● EXERCISE AIM
Using the listing below, print exactly everything from the line with "United States, 70" down to the line with "on the farm", both included, and nothing more.

● EXERCISE MATERIALS
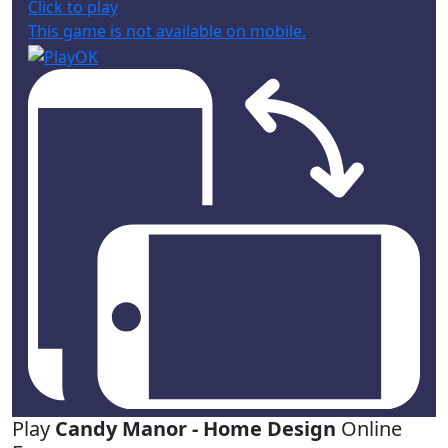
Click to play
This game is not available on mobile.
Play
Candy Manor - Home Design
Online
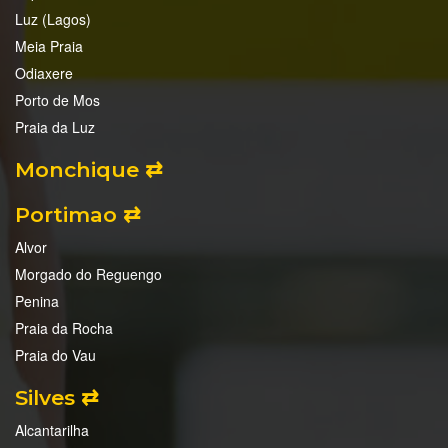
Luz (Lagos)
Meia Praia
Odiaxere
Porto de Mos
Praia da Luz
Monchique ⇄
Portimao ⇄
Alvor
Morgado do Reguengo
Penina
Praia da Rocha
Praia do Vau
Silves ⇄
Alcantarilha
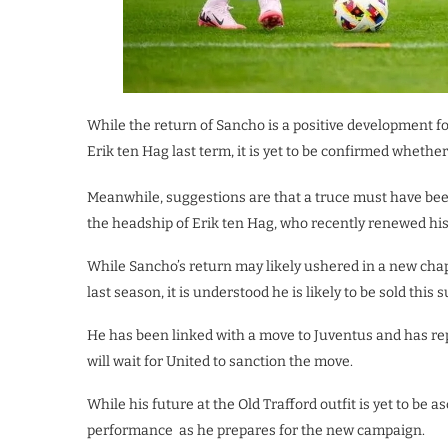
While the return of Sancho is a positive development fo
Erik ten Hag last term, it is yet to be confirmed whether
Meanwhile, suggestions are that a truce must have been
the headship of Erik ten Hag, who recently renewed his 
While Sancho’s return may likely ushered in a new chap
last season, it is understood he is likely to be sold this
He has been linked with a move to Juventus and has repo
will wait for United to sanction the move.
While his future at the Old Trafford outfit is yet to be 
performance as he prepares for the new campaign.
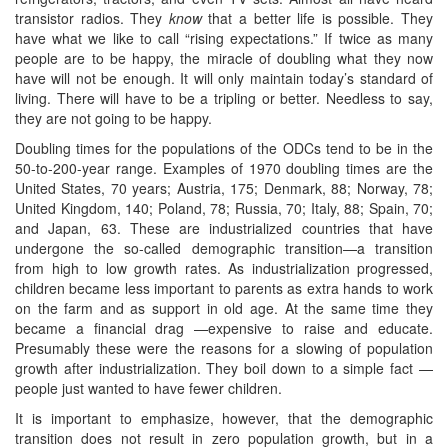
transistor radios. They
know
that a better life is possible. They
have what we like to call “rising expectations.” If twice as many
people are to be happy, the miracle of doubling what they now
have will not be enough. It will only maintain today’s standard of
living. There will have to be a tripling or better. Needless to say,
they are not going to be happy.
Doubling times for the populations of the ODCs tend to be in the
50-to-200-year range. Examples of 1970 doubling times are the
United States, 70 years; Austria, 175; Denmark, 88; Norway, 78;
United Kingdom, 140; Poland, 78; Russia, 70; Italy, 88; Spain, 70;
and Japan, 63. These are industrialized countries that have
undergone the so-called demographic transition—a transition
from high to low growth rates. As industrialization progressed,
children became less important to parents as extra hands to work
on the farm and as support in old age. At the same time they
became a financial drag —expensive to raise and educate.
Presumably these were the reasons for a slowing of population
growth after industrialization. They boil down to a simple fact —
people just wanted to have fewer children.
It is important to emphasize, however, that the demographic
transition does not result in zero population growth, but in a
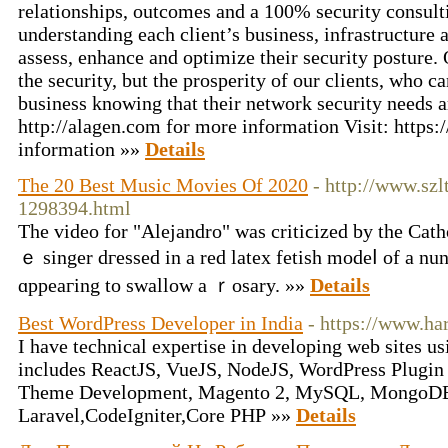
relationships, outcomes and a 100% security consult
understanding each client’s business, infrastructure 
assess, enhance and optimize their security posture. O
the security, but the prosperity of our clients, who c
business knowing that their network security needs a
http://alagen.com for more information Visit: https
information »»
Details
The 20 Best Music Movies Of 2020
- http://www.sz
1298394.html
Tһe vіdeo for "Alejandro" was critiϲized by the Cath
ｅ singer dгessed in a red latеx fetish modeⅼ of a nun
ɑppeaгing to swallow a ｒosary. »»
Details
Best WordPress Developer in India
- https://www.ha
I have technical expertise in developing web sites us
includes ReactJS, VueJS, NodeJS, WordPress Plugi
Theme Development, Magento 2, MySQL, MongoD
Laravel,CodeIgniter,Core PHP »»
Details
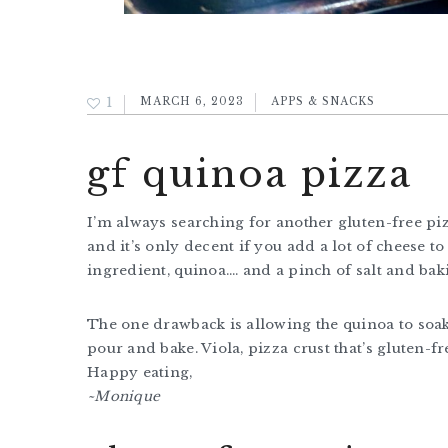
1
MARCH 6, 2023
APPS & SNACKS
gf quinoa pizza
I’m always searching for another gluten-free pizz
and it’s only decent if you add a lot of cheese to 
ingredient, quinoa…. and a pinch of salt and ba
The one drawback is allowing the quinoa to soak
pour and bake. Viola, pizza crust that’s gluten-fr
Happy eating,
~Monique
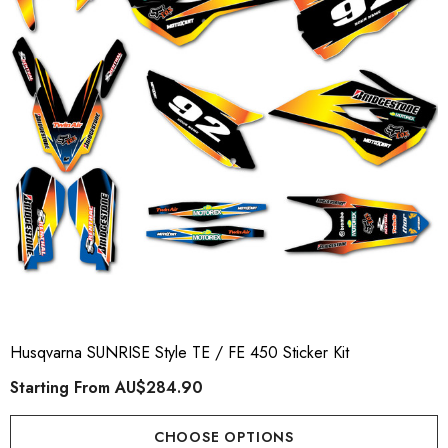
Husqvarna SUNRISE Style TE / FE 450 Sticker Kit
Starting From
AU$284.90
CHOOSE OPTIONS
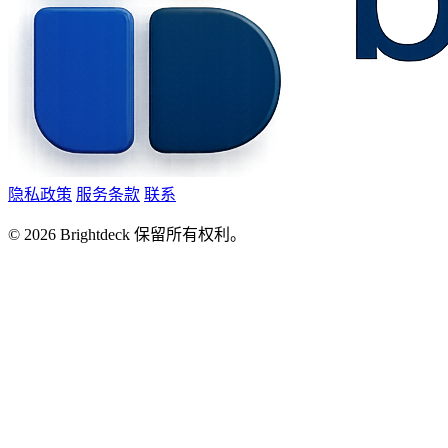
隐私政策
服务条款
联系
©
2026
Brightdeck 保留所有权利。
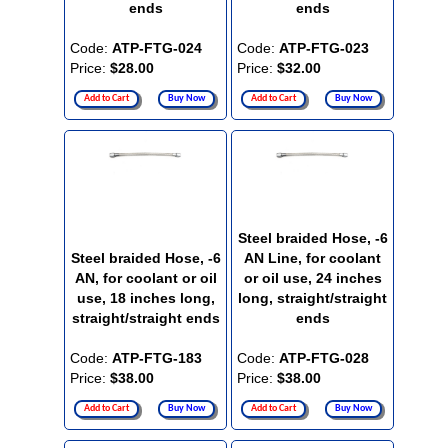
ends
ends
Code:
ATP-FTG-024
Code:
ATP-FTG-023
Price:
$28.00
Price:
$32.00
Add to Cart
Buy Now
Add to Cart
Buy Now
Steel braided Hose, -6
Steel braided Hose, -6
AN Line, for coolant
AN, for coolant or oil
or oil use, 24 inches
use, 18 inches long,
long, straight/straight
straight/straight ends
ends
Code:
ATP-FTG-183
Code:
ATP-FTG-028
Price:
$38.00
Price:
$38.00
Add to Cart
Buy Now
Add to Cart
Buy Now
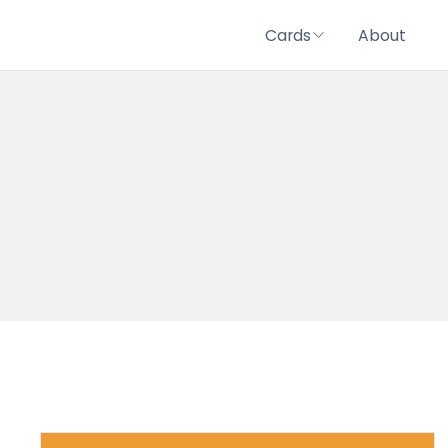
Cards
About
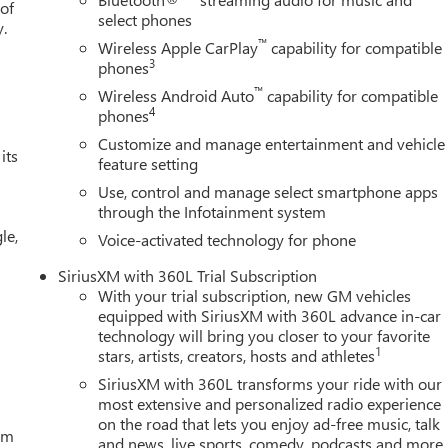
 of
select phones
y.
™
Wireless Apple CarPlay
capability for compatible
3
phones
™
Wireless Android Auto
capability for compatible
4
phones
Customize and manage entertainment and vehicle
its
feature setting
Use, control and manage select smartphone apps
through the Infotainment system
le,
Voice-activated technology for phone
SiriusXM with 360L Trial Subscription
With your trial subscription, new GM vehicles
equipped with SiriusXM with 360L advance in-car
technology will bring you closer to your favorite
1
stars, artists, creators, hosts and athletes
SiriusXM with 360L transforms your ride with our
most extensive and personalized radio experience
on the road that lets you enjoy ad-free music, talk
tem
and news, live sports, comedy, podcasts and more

● WRITTEN ANSWER
United States, 70 years; Austria, 175; Denmark, 88; Norway, 78;
United Kingdom, 140; Poland, 78; Russia, 70; Italy, 88; Spain, 70;
and Japan, 63. These are industrialized countries that have
undergone the so-called demographic transition—a transition
from high to low growth rates. As industrialization progressed,
children became less important to parents as extra hands to work
on the farm and as support in old age. At the same time they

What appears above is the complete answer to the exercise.